Le surplus consommateur mesuré par l'étude Stanford correspond à une période où l'accès à l'IA générative est financé par des pertes d'exploitation massives des fournisseurs. Rien dans l'étude ne teste si ce surplus survivrait à une hausse de prix ou à moins de concurrents gratuits.

L’étude Stanford chiffre à 172 milliards de dollars le surplus consommateur que l’IA générative aurait procuré aux ménages américains en 2026. Ce chiffre mesure une valeur perçue à un instant donné. Il ne dit rien de sa stabilité dans le temps, ni des conditions économiques qui la rendent possible aujourd’hui. L’argument selon lequel les prix de l’IA générative sont subventionnés par du capital-risque et remonteront un jour existe déjà ailleurs, formulé en des termes généraux et sans lien avec le chiffre Stanford [6]. Ce qui manque à cette couverture existante, dans les sources consultées pour cet article : un chiffrage précis du niveau de subvention (le ratio dépenses/revenus d’OpenAI), une lecture de la structure de marché actuelle (consolidation ChatGPT/Gemini) et un test explicite des conditions qui devraient être réunies pour que la trajectoire de prix de l’IA suive celle d’Uber, plutôt qu’une analogie affirmée sans vérification. C’est cet ancrage empirique et ce test de transposition, pas le constat général de subvention, que cet article ajoute.

  1. OpenAI a dépensé 34 milliards de dollars en coûts et charges en 2025 pour 13,07 milliards de dollars de revenus, soit 2,60 dollars dépensés par dollar de revenu généré, avec une perte nette de 38,53 milliards de dollars : l’accès actuel à ses produits est financé par du capital, pas seulement couvert par les revenus qu’il génère.
  2. Le marché des assistants IA gratuits ou quasi gratuits, loin de se fragmenter, reste dominé par ChatGPT malgré un recul marqué au profit de Gemini, une dynamique de consolidation autour de deux acteurs qui a précédé, dans d’autres secteurs subventionnés par le capital-risque, une phase de remontée des prix une fois la position de marché consolidée.
  3. Ce rapprochement peut justifier de considérer le surplus mesuré par Stanford comme une photographie d’une phase de conquête de marché plutôt que comme un niveau de bien-être appelé à se maintenir tel quel.

Un accès financé par la perte, pas par un prix de marché à l’équilibre

Ce que les données établissent.
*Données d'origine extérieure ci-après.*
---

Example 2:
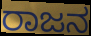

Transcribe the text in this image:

ರಾಜನ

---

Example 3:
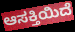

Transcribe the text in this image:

ಆಸಕ್ತಿಯಿದೆ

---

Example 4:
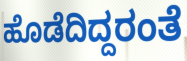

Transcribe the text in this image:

ಹೊಡೆದಿದ್ದರಂತೆ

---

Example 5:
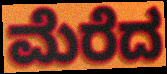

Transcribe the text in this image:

ಮೆರೆದ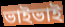
ভাইভাই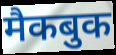
मैकबुक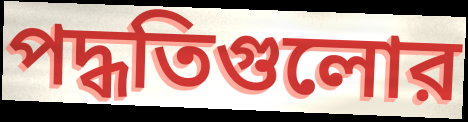
পদ্ধতিগুলোর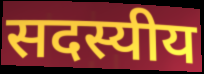
सदस्यीय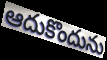
ఆదుకొందును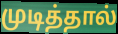
முடித்தால்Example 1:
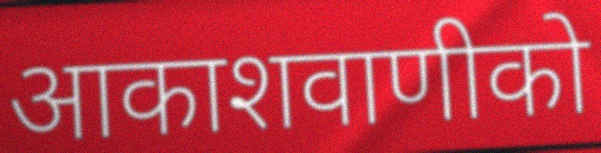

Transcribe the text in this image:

आकाशवाणीको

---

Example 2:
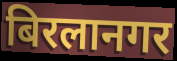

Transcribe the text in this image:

बिरलानगर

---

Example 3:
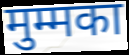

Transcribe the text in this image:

मुम्मका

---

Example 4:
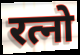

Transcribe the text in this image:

रत्नो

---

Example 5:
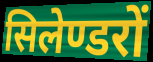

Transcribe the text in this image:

सिलेण्डरों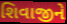
શિવાજીને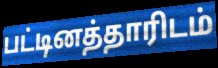
பட்டினத்தாரிடம்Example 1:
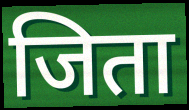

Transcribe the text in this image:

जिता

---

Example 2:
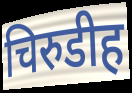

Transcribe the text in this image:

चिरुडीह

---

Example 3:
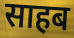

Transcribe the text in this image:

साहब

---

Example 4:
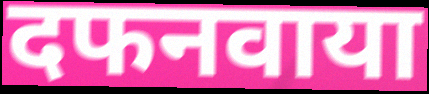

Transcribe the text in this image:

दफनवाया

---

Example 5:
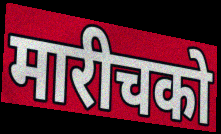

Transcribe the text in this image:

मारीचकोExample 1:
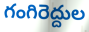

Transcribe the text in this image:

గంగిరెద్దుల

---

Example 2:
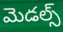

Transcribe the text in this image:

మెడల్స్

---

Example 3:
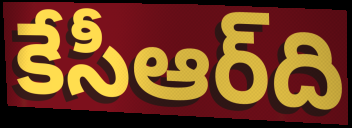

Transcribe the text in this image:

కేసీఆర్‌ది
Des documents financiers audités, révélés par un journaliste spécialisé, indiquent qu’OpenAI a généré 13,07 milliards de dollars de revenus en 2025 pour 34 milliards de dollars de coûts et dépenses, soit 2,60 dollars dépensés pour chaque dollar de revenu généré. Sa perte nette atteint 38,53 milliards de dollars sur l’exercice, un montant qui inclut des éléments exceptionnels non récurrents liés à la conversion d’OpenAI en société à but lucratif [1]. Anthropic affiche un profil moins dégradé mais de même nature : un taux de combustion de trésorerie représentant environ 33 % de son chiffre d’affaires en 2026, en baisse projetée vers 9 % en 2027. Projection du blog cité, pas un résultat déjà constaté : un premier trimestre d’excédent d’exploitation y est anticipé pour le troisième trimestre 2026 [2]. Corrélation observée, ces pertes ne prouvent pas à elles seules que le surplus mesuré par Stanford disparaîtra : elles établissent que l’accès mesuré par l’étude est, à l’heure actuelle, subventionné par du capital d’investisseurs, pas financé par les revenus que les utilisateurs rapportent aux fournisseurs.
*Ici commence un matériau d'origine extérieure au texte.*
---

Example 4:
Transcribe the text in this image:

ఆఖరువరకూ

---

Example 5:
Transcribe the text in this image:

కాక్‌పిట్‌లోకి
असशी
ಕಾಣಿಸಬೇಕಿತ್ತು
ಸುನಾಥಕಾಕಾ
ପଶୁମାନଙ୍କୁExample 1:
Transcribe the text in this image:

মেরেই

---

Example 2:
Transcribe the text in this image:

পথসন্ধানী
Cette structure de financement n’est pas propre à l’IA générative. Mon hypothèse de lecture, pas un fait établi par une source citée. Un schéma en trois étapes semble se répéter dans les marchés financés par capital-risque : subventionner l’usage pour capter des parts de marché, laisser les concurrents sous-capitalisés sortir du marché, puis relever les prix une fois la position dominante acquise et la pression des investisseurs pour un retour sur capital devenue prioritaire. Le cas Uber/Lyft, documenté ci-dessous, en est une illustration ; cette lecture ne s’appuie sur aucune source citée qui formule ce schéma en trois étapes comme un résultat établi. Une part des rabais et de la gratuité perçue par les usagers d’Uber et de Lyft dans les années 2010 provenait, elle, bien d’un mécanisme documenté de subvention en capital-risque : une analyse relayée par TechCrunch avançait qu’en 2015, les passagers Uber ne payaient qu’environ 41 % du coût réel de leur trajet, un chiffre à traiter comme non vérifié, l’étude ou l’analyste à l’origine n’ayant pas pu être identifié dans la source consultée [4]. Une fois la pression actionnariale devenue prioritaire, les prix ont augmenté de 92 % entre 2018 et 2021 selon les données Rakuten citées par Slate [5].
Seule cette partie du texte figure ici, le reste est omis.